*EXERCISE OBJECTIVE*. Below are entries. Give back exactly the lines from the one containing "ring tip: (225, 303)" through the one containing "middle dip: (129, 66)", inclusive, without the pictures.

*Keypoint coordinate data*.

Start of Block

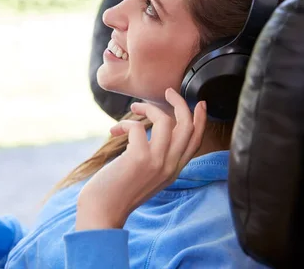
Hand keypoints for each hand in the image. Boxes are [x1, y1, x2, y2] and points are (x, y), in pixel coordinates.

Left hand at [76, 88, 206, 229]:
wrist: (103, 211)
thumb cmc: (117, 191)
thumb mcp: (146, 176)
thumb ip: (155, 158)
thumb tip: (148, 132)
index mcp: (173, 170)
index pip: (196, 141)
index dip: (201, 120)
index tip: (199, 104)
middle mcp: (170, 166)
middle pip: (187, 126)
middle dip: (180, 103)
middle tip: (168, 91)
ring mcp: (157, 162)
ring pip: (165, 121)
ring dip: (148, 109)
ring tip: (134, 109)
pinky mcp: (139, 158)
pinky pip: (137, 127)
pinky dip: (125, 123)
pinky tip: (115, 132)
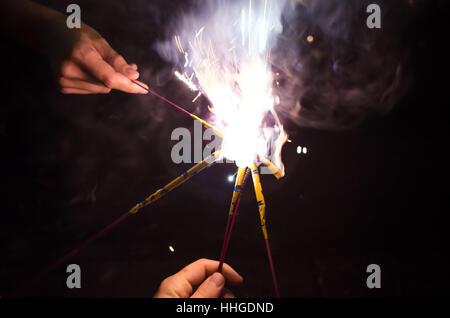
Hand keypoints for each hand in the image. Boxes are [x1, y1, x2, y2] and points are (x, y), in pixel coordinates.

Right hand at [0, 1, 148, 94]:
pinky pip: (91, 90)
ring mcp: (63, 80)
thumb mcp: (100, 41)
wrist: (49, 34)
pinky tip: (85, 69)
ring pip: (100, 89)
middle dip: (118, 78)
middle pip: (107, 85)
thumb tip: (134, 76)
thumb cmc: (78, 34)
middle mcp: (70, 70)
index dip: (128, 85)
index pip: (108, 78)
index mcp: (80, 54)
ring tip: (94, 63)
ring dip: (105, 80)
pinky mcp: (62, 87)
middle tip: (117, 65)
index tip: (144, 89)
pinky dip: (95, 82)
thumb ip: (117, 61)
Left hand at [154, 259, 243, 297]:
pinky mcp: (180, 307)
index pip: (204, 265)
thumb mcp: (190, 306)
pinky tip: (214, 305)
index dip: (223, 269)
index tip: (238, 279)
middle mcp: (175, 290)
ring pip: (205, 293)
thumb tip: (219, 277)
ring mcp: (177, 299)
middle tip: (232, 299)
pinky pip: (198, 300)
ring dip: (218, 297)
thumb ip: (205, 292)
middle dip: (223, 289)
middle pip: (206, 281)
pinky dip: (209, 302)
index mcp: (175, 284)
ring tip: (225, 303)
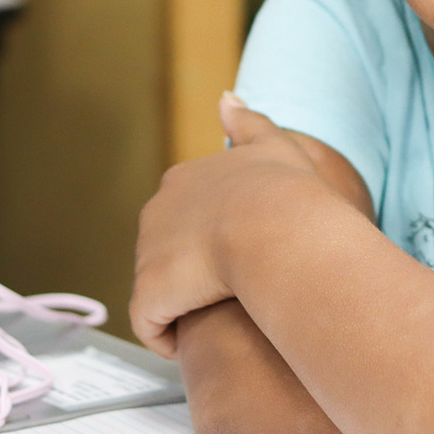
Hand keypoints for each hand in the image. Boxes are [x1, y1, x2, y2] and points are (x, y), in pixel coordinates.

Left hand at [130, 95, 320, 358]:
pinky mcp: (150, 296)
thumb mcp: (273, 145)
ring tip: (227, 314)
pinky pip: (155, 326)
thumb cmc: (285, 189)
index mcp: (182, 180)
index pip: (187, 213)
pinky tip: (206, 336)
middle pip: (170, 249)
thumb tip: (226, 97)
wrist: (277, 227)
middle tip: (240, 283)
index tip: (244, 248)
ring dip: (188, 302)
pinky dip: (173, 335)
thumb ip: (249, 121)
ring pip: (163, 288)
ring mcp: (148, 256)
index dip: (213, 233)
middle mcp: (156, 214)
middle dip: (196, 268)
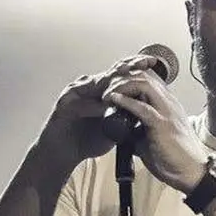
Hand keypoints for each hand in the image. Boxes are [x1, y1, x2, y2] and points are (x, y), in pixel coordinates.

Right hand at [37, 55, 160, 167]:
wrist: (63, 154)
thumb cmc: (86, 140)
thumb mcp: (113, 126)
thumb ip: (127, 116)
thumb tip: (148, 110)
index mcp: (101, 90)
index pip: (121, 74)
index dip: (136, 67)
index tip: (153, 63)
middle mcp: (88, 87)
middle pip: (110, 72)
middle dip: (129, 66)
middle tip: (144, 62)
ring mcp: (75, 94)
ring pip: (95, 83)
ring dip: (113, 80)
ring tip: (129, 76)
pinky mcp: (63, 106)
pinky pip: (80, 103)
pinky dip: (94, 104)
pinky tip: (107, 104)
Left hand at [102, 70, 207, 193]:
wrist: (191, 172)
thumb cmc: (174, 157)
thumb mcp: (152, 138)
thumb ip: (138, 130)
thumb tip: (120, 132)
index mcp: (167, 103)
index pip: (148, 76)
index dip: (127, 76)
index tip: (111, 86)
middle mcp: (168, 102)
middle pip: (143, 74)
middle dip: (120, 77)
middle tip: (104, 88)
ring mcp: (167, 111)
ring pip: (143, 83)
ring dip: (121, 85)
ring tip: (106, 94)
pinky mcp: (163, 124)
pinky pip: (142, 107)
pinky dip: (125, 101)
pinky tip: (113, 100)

End of Block

*EXPECTED ANSWER*.
ring tip: (225, 303)
Hand keypoints for each hand in the image. Boxes are [x1, y1, x2, y2] and points are (x, y), in pixel coordinates.

Left hand at [130, 95, 320, 358]:
pinky mcp: (150, 296)
thumb mcp: (273, 145)
ring tip: (227, 314)
pinky pip: (155, 326)
thumb cmc: (285, 189)
index mcp: (182, 180)
index pip: (187, 213)
pinky tip: (206, 336)
middle pip: (170, 249)
thumb tip: (226, 97)
wrist: (277, 227)
middle tip: (240, 283)
index tip: (244, 248)
ring dip: (188, 302)
pinky dip: (173, 335)
thumb ip: (249, 121)
ring pip: (163, 288)
ring mcp: (148, 256)
index dip: (213, 233)
middle mcp: (156, 214)
middle dip: (196, 268)
Hand keypoints for each hand in the image. Boxes are [x1, y1, x2, y2] and points are (x, y), in pixel coordinates.

Right hand at [37, 55, 160, 167]:
wrist: (63, 154)
thumb cmc: (86, 140)
thumb mcp: (113, 126)
thumb ip: (127, 116)
thumb tip: (148, 110)
index mcp: (101, 90)
index pip: (121, 74)
index dip: (136, 67)
index tip: (153, 63)
middle mcp: (88, 87)
middle pip: (110, 72)
middle dip: (129, 66)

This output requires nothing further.